*SUPPLIED INFORMATION*:
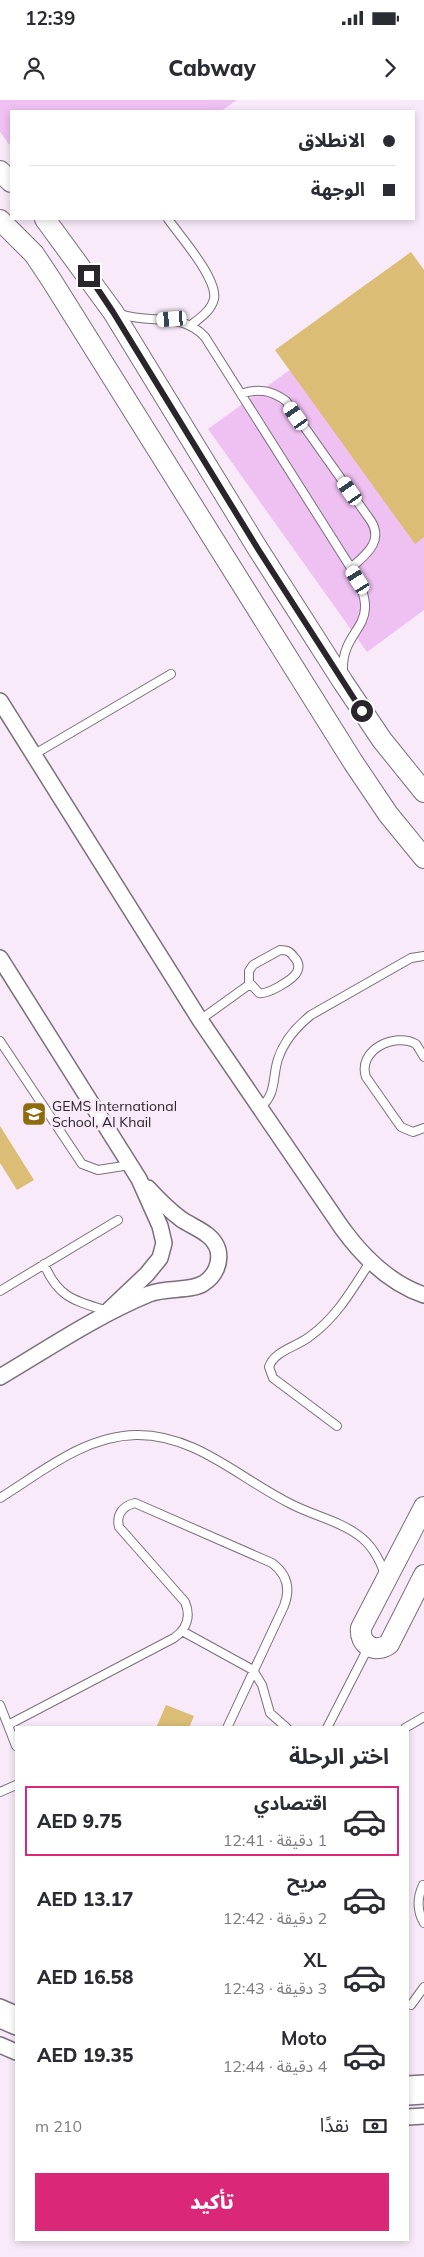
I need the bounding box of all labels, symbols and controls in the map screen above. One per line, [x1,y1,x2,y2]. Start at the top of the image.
text: 12:39 [25,6,75,30]
icon: person [20,54,48,82]
text: Cabway [168,54,256,82]
icon: forward [376,54,404,82]
text: الانطلاق [299,128,365,152]
text: الوجهة [311,177,365,201]
route end [78,265,100,287]
car [156,310,187,328]
car [281,399,310,433]
car [335,474,364,508]
car [343,563,372,597]
route start [351,700,373,722]
place label: GEMS International School, Al Khail [52,1097,177,1131]
school or university icon: GEMS International School, Al Khail [21,1101,47,1127]
text: اختر الرحلة [289,1742,389,1770]
text: اقتصادي [254,1791,327,1815]
icon: car [342,1799,387,1844]
text: AED 9.75 [37,1809,122,1833]
text: 1 دقيقة · 12:41 [223,1830,327,1850]
text: مريح [287,1869,327,1893]
icon: car [342,1877,387,1922]
text: AED 13.17 [37,1887,133,1911]
text: 2 دقيقة · 12:42 [223,1908,327,1928]
text: XL [304,1948,327,1972]
icon: car [342,1955,387,2000]
text: AED 16.58 [37,1965,133,1989]
text: 3 دقيقة · 12:43 [223,1978,327,1998]
text: Moto [281,2026,327,2050]
icon: car [342,2033,387,2078]
text: AED 19.35 [37,2043,133,2067]
text: 4 دقيقة · 12:44 [223,2056,327,2076]
icon: cash [361,2112,389,2140]
text: نقدًا [320,2113,349,2137]
text: 210 m [35,2116,82,2136]
button: تأكيد [35,2173,389,2231]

*WORK ORDER*: Search the data for the word "International" and copy each line where it appears.

*OUTPUT FOR THIS EXERCISE*:
place label: GEMS International School, Al Khail [52,1097,177,1131]
school or university icon: GEMS International School, Al Khail [21,1101,47,1127]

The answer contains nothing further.